## YOUR TASK
Once the line with "For every layout element, output its label, transcribe" is found in the entries below, repeat it and each following line exactly, up to and including the line with "table_cell [136, 1313, 1096, 1536]". Add no other lines.

## RECORD SET
--

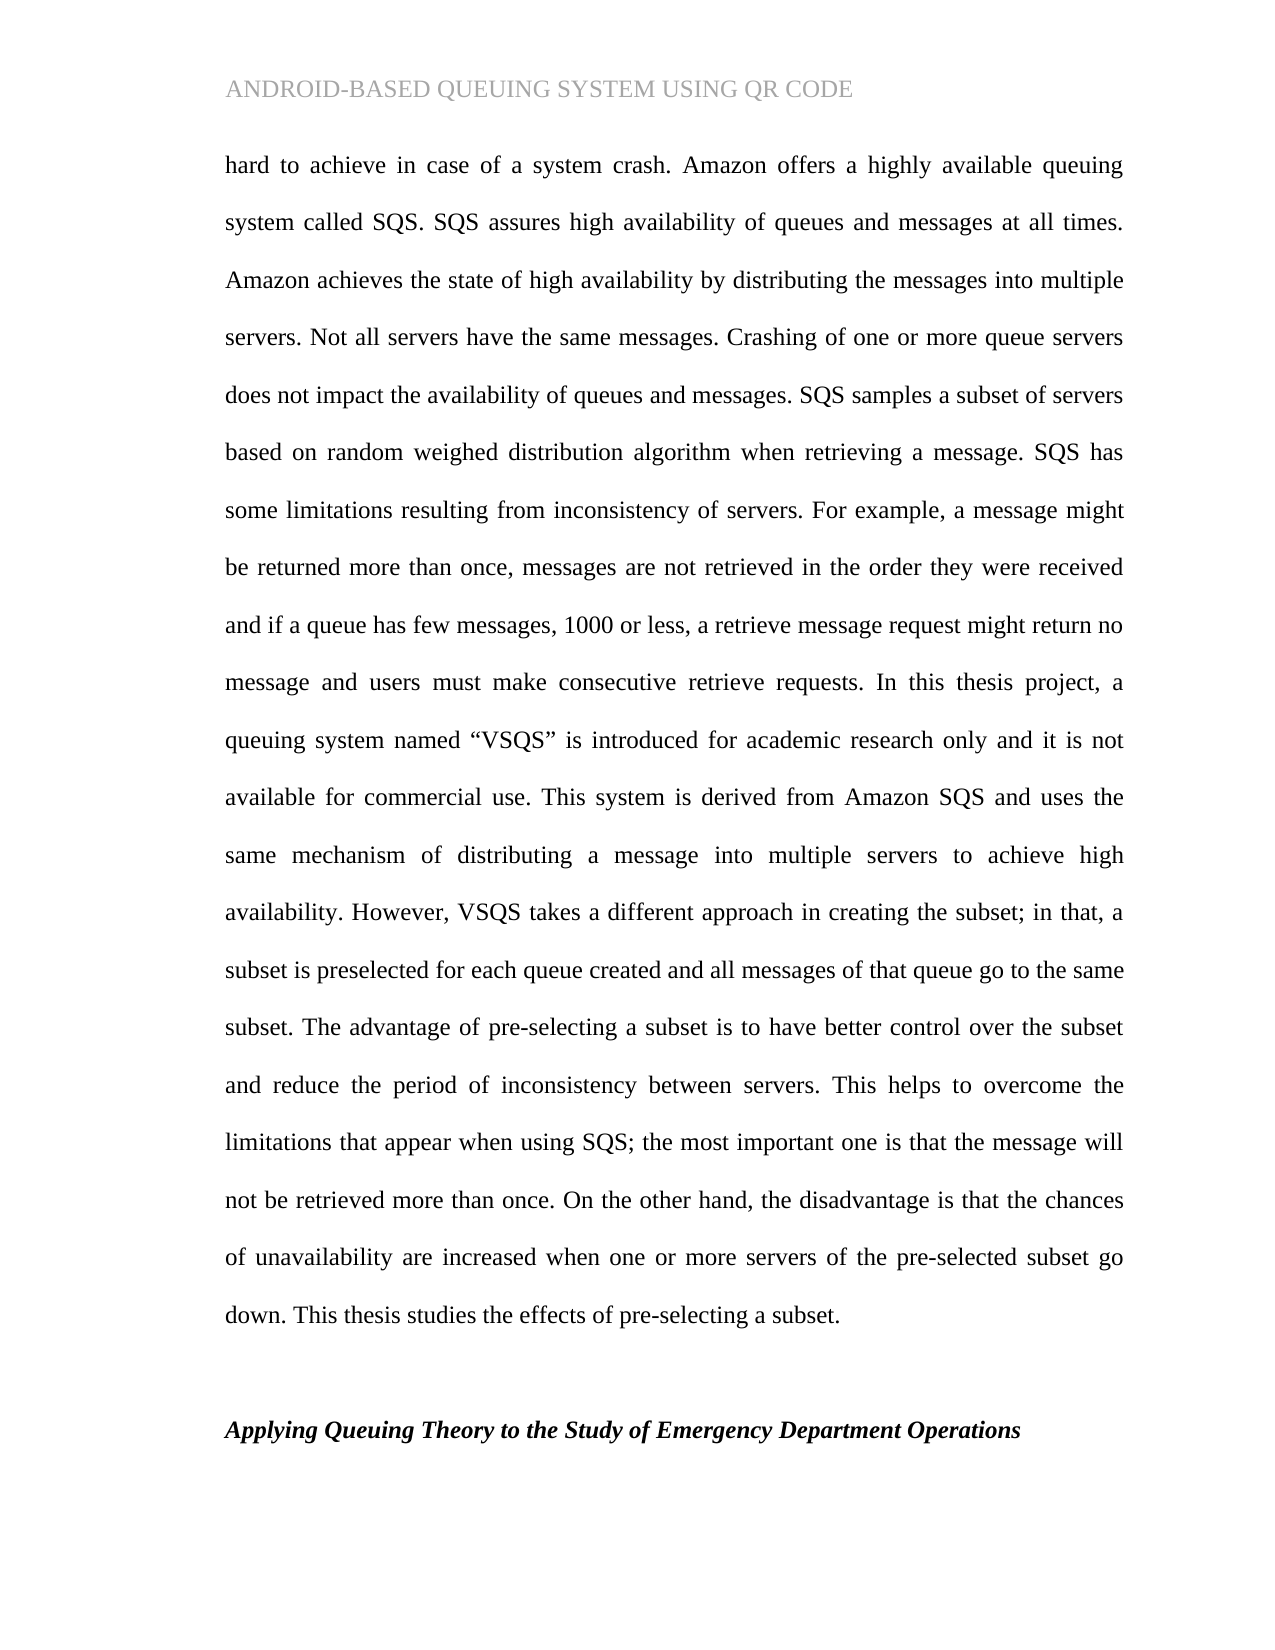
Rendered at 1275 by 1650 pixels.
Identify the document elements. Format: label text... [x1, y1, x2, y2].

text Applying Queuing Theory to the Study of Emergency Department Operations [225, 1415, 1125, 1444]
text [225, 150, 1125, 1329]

--

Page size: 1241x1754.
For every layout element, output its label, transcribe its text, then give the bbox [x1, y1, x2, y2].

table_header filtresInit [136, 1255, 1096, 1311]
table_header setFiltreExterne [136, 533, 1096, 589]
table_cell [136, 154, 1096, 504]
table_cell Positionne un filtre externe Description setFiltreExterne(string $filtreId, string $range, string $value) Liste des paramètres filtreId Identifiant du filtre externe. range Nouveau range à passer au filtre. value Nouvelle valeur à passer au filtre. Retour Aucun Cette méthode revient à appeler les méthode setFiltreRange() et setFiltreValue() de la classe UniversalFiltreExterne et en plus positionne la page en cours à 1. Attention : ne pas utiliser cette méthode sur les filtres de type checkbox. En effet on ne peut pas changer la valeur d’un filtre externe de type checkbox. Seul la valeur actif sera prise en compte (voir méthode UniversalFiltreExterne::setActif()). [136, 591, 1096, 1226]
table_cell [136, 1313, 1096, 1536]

--

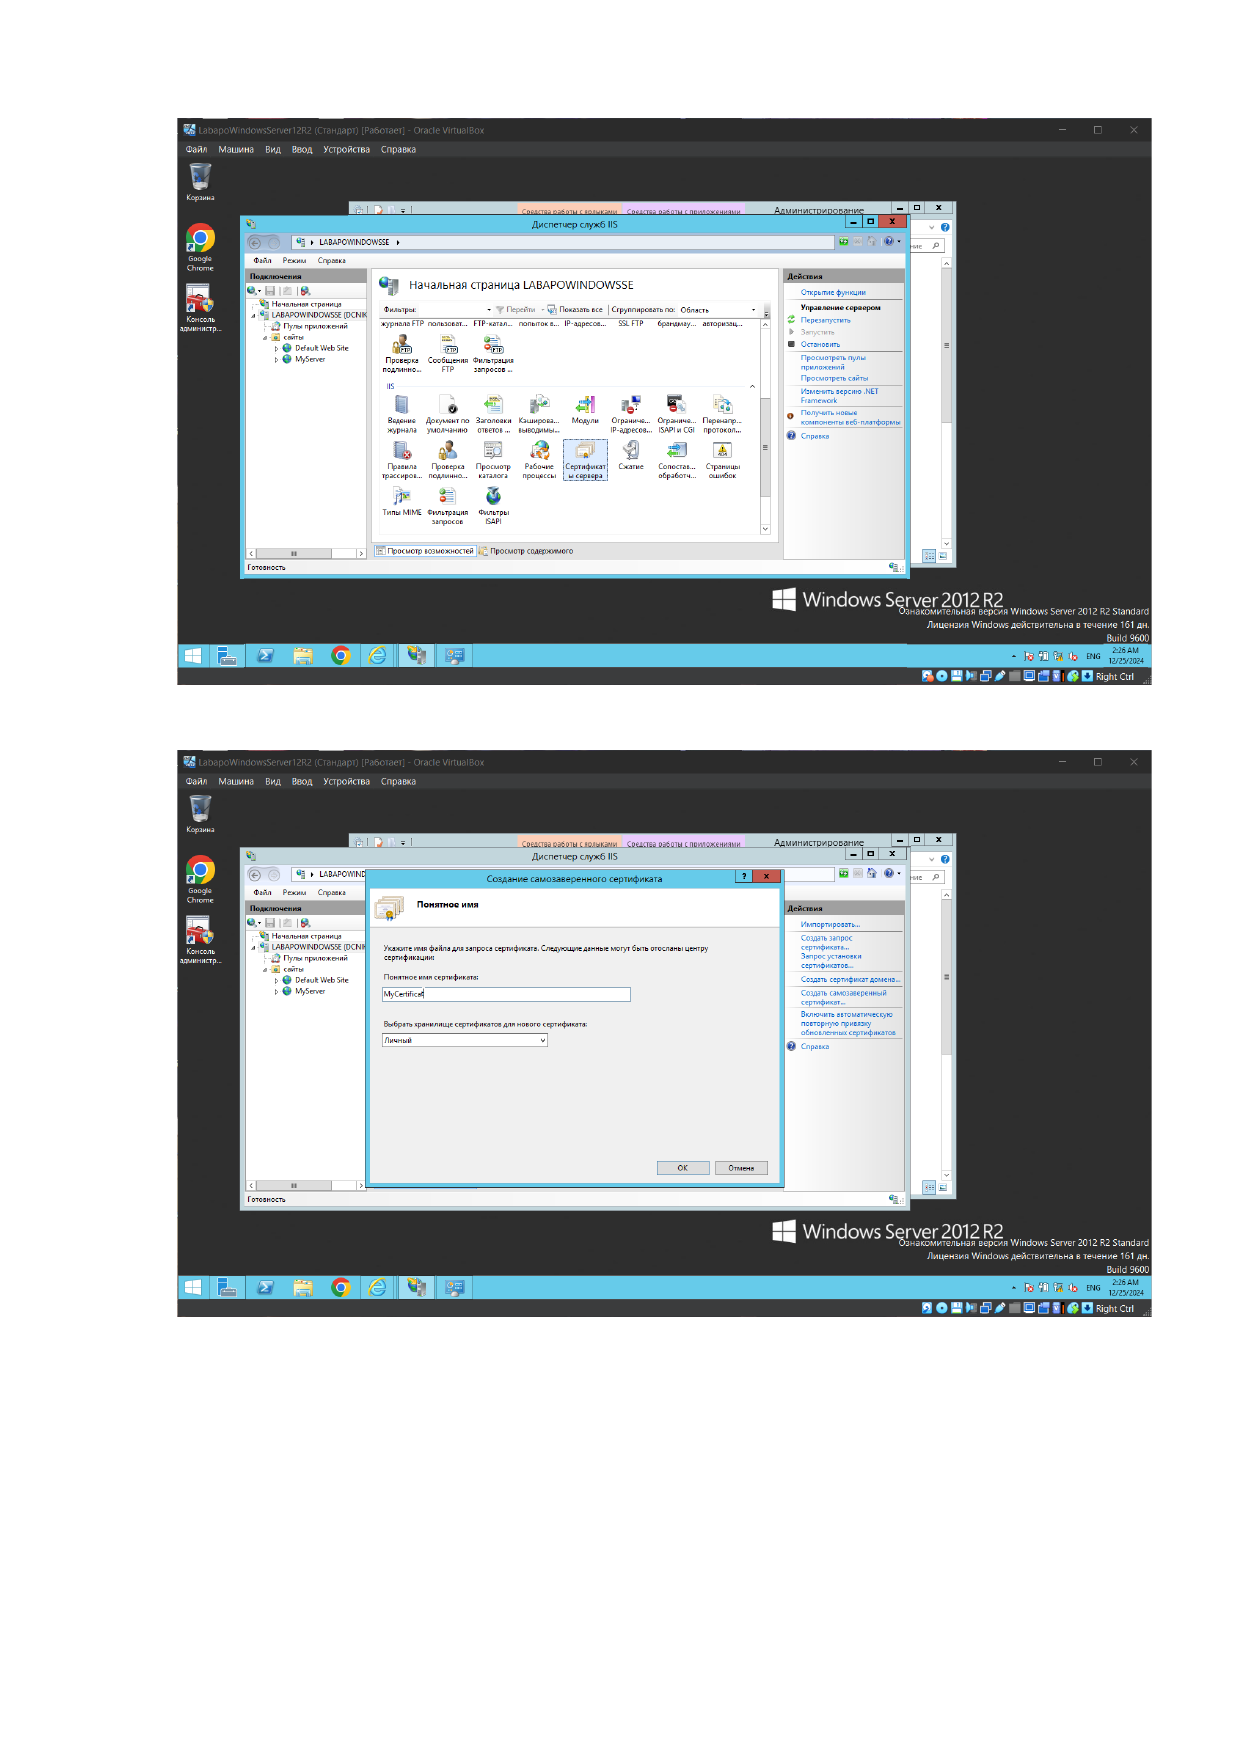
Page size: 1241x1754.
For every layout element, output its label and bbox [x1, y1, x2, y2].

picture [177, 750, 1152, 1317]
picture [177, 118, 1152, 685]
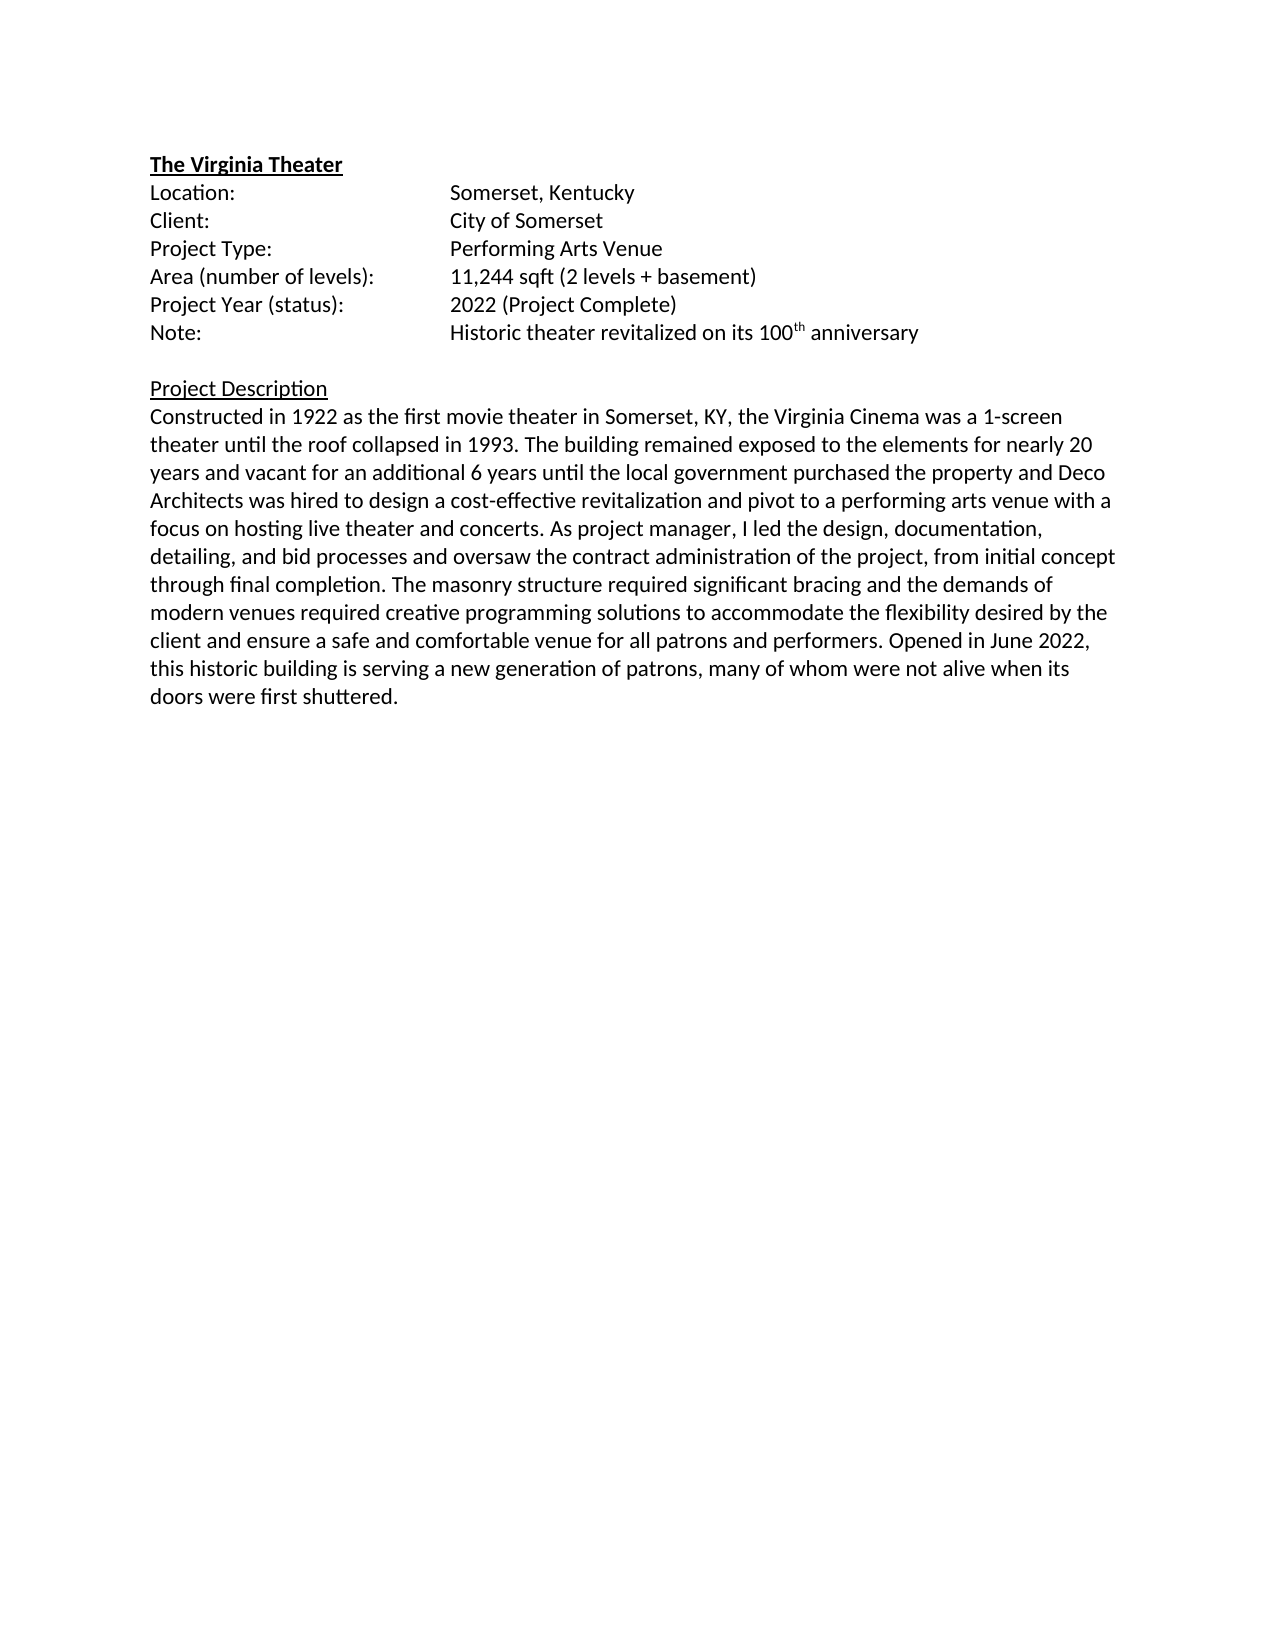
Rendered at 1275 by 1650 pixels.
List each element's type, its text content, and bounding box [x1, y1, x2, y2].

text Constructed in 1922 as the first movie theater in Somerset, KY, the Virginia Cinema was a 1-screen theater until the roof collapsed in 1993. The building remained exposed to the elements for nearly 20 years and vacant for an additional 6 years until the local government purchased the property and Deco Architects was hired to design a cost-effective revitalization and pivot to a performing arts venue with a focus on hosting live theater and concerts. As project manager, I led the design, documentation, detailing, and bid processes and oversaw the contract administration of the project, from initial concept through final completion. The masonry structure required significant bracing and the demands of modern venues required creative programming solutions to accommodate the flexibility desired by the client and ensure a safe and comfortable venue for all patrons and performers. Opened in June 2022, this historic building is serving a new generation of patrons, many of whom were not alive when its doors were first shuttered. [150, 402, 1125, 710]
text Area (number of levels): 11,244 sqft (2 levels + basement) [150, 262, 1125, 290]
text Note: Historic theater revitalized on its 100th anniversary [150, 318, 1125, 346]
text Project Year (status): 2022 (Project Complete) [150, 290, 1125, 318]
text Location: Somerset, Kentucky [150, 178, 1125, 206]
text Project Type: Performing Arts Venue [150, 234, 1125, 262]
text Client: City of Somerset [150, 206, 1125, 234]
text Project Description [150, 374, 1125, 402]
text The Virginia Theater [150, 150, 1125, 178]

--

## SOLUTION TO THE EXERCISE
For every layout element, output its label, transcribe its text, then give the bbox [x1, y1, x2, y2].

table_header filtresInit [136, 1255, 1096, 1311]
table_header setFiltreExterne [136, 533, 1096, 589]
table_cell [136, 154, 1096, 504]
table_cell Positionne un filtre externe Description setFiltreExterne(string $filtreId, string $range, string $value) Liste des paramètres filtreId Identifiant du filtre externe. range Nouveau range à passer au filtre. value Nouvelle valeur à passer au filtre. Retour Aucun Cette méthode revient à appeler les méthode setFiltreRange() et setFiltreValue() de la classe UniversalFiltreExterne et en plus positionne la page en cours à 1. Attention : ne pas utiliser cette méthode sur les filtres de type checkbox. En effet on ne peut pas changer la valeur d’un filtre externe de type checkbox. Seul la valeur actif sera prise en compte (voir méthode UniversalFiltreExterne::setActif()). [136, 591, 1096, 1226]
table_cell [136, 1313, 1096, 1536]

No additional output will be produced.